══ DATA RECORDS
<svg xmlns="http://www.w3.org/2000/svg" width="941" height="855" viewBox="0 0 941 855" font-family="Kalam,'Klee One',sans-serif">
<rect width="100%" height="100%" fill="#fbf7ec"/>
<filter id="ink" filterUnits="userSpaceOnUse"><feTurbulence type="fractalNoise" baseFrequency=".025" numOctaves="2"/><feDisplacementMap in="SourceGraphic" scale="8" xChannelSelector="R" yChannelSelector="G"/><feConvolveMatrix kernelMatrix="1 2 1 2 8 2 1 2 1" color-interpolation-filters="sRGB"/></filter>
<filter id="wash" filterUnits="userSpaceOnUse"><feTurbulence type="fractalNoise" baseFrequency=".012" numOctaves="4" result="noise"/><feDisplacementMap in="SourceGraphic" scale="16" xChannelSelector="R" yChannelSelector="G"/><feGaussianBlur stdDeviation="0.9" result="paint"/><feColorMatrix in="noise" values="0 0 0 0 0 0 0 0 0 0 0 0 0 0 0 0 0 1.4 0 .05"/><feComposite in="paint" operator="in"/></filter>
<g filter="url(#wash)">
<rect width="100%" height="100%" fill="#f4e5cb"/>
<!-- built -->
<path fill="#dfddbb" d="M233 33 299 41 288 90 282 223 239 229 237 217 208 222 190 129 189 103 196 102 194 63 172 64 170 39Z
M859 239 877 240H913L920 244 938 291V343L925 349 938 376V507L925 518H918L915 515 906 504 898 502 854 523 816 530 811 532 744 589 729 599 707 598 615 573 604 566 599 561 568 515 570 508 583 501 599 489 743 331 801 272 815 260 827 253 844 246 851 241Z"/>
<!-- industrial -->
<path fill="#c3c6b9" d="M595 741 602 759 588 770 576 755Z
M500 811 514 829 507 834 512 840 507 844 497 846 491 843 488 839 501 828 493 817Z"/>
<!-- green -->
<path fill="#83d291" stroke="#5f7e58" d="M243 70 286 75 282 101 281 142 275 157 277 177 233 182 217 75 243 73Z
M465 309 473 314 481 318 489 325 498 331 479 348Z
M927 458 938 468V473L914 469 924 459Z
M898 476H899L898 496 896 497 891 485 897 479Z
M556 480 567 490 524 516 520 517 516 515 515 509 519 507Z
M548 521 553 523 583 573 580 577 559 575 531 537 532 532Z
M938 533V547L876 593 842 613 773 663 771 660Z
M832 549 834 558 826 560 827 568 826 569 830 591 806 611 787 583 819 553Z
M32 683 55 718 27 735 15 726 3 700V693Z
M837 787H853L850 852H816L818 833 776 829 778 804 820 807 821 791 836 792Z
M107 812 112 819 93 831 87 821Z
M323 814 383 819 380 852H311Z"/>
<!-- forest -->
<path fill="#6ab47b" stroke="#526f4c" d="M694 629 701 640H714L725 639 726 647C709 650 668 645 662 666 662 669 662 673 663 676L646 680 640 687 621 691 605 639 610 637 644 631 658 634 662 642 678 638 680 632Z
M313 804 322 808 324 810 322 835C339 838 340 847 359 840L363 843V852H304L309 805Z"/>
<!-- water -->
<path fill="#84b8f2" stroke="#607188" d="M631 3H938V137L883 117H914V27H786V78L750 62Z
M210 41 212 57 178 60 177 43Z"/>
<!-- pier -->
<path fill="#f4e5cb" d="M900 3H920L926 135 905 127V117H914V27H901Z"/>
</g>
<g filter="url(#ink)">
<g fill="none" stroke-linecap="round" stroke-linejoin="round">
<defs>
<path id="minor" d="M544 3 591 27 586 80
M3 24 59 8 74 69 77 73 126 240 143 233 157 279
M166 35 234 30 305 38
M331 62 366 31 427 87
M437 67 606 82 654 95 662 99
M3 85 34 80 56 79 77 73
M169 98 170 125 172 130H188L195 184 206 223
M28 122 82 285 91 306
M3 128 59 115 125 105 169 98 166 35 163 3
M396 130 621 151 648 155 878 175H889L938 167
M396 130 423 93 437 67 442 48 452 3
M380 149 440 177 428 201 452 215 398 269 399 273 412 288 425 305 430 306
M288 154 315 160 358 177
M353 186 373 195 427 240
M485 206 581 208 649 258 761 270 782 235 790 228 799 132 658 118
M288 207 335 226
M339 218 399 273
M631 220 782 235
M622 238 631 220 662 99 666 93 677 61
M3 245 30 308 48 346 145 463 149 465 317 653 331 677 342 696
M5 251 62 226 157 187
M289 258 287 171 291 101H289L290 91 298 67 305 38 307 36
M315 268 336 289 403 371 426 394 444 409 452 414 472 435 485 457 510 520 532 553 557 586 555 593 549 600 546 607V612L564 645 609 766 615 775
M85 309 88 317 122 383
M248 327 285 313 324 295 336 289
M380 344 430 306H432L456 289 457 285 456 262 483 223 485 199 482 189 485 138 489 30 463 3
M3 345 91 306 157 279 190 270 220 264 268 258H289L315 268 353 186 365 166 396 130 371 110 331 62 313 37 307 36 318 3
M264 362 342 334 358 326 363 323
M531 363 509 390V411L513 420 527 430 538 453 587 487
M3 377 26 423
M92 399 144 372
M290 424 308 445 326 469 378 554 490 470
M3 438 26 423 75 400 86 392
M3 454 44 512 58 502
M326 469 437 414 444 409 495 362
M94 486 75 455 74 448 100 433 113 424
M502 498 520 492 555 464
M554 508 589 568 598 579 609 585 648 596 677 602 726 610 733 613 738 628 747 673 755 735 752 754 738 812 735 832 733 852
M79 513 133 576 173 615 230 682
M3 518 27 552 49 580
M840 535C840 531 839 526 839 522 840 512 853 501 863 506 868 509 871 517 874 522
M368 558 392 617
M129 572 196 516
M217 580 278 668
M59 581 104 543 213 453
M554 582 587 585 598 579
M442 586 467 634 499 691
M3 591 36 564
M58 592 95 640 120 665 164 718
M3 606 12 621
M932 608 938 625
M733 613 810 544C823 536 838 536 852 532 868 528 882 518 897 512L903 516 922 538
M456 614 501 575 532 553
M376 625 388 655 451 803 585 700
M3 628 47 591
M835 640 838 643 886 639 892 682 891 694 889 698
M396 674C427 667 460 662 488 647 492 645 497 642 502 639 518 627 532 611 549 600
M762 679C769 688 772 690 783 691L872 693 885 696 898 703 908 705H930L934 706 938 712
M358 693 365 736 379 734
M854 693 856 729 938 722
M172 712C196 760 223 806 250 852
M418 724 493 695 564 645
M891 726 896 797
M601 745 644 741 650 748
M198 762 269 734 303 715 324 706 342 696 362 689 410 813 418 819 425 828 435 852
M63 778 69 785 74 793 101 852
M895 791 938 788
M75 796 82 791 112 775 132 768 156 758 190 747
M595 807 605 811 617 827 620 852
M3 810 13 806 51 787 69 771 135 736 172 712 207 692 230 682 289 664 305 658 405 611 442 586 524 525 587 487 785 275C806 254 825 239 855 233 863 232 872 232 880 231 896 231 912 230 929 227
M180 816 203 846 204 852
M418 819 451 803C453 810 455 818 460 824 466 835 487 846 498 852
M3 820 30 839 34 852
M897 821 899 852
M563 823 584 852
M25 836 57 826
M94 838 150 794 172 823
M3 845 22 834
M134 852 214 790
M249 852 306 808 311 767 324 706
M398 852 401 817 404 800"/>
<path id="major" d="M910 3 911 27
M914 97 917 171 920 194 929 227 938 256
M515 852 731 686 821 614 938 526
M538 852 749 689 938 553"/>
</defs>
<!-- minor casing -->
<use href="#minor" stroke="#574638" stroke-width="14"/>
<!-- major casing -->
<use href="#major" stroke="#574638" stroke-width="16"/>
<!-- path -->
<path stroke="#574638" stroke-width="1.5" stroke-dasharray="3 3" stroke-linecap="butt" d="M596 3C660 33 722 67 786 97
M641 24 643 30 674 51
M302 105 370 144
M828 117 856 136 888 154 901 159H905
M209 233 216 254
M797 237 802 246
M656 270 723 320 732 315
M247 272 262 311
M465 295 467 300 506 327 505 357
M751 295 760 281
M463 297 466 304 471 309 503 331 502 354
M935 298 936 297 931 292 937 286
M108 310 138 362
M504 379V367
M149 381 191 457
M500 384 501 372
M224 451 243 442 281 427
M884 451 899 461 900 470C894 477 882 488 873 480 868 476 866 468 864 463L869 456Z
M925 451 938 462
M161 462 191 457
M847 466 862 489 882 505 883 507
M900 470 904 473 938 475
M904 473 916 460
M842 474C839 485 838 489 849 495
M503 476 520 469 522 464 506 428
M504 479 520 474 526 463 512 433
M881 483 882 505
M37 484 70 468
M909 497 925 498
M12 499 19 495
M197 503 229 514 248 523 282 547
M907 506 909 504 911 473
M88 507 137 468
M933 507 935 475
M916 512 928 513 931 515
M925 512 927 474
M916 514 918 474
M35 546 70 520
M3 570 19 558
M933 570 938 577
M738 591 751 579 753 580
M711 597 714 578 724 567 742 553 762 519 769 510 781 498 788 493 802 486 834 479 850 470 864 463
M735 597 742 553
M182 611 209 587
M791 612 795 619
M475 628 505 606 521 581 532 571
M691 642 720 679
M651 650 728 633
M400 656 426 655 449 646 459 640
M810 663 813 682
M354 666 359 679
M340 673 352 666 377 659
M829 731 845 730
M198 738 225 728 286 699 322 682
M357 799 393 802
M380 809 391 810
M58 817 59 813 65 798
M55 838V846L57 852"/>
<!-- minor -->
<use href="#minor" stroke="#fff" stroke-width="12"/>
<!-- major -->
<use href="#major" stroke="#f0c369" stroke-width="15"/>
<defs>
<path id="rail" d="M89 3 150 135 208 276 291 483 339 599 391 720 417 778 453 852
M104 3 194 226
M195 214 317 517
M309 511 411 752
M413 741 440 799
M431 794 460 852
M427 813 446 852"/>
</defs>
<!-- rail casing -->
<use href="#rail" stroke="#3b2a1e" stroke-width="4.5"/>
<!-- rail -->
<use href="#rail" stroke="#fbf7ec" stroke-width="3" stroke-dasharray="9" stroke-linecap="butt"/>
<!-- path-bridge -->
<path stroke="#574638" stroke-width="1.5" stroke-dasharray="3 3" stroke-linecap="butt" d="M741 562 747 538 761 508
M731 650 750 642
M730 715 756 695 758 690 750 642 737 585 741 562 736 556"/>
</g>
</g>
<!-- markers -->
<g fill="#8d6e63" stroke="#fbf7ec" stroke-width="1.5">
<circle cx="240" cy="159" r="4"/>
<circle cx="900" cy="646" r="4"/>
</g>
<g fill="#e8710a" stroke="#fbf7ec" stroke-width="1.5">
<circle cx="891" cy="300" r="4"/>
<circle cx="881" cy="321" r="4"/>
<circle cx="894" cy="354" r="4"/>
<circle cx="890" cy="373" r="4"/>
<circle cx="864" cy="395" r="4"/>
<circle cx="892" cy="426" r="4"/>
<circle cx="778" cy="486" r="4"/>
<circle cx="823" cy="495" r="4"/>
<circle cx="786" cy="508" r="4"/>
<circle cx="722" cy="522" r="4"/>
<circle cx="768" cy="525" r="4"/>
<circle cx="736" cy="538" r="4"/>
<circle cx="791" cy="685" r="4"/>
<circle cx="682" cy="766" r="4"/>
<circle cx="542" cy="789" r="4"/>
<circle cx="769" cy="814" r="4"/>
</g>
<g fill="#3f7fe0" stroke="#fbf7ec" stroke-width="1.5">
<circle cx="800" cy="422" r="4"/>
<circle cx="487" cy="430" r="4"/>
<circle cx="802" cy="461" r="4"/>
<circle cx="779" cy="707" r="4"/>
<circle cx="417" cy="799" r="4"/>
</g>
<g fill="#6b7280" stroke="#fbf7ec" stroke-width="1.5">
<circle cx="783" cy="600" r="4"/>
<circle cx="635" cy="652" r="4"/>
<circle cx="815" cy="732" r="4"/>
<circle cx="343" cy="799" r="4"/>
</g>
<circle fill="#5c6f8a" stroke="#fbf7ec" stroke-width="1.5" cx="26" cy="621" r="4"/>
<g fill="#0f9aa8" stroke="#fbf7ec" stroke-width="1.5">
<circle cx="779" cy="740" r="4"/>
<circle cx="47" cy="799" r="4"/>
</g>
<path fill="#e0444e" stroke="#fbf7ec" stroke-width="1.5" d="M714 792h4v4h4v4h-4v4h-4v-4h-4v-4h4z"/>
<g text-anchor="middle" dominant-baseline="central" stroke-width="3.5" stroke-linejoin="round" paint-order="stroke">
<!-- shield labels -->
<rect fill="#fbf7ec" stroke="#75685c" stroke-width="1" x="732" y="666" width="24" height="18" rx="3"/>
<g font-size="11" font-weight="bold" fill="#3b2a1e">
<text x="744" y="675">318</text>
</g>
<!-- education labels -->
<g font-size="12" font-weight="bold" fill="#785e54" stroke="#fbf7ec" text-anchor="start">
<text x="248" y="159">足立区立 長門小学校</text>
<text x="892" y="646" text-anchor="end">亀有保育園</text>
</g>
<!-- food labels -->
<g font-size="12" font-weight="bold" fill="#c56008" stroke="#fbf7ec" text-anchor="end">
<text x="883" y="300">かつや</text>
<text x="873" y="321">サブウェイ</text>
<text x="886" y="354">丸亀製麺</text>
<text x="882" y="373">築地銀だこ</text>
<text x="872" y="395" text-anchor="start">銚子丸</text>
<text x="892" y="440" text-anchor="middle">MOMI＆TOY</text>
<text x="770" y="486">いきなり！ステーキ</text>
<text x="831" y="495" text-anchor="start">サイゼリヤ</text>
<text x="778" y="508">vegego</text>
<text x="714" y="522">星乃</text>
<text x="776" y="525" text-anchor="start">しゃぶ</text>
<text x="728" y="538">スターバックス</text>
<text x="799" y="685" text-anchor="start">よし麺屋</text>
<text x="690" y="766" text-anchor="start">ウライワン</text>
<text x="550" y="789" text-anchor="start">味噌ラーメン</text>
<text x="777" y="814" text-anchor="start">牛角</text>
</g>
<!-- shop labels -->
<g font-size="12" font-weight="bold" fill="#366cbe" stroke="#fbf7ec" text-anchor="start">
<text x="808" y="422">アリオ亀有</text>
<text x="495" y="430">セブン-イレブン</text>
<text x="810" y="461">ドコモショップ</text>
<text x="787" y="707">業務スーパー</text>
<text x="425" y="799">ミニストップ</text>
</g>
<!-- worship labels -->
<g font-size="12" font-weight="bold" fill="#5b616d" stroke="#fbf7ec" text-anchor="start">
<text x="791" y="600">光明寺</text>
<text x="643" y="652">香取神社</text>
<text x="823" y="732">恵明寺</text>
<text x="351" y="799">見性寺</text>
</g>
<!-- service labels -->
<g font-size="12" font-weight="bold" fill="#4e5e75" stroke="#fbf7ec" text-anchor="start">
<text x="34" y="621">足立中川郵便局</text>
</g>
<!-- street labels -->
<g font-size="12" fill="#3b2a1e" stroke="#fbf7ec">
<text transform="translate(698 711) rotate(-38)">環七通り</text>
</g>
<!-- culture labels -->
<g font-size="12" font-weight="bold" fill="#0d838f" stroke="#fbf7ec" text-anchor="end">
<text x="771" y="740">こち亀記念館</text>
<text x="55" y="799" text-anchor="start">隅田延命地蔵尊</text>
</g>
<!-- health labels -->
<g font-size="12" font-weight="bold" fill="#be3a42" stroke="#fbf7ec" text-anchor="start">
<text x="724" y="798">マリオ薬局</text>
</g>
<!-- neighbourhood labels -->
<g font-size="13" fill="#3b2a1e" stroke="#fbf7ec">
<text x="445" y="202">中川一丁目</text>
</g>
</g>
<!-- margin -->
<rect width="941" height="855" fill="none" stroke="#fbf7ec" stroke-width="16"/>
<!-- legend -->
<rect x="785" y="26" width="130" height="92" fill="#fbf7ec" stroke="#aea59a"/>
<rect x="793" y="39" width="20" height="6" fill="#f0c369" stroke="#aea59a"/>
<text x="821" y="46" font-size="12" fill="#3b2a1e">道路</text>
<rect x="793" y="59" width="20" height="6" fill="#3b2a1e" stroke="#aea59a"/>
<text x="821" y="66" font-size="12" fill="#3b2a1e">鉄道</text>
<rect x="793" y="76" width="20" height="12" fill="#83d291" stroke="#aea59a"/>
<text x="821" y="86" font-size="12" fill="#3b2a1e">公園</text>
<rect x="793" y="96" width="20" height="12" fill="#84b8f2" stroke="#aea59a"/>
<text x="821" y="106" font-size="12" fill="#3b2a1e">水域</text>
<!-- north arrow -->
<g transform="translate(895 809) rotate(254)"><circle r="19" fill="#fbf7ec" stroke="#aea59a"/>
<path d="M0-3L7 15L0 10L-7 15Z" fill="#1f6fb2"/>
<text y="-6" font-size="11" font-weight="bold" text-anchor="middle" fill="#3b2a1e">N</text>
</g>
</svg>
════
> **TASK REQUIREMENTS**
From the data above, how many lines contain the word "minor"? Give the number alone.

> **YOUR SOLUTION**
5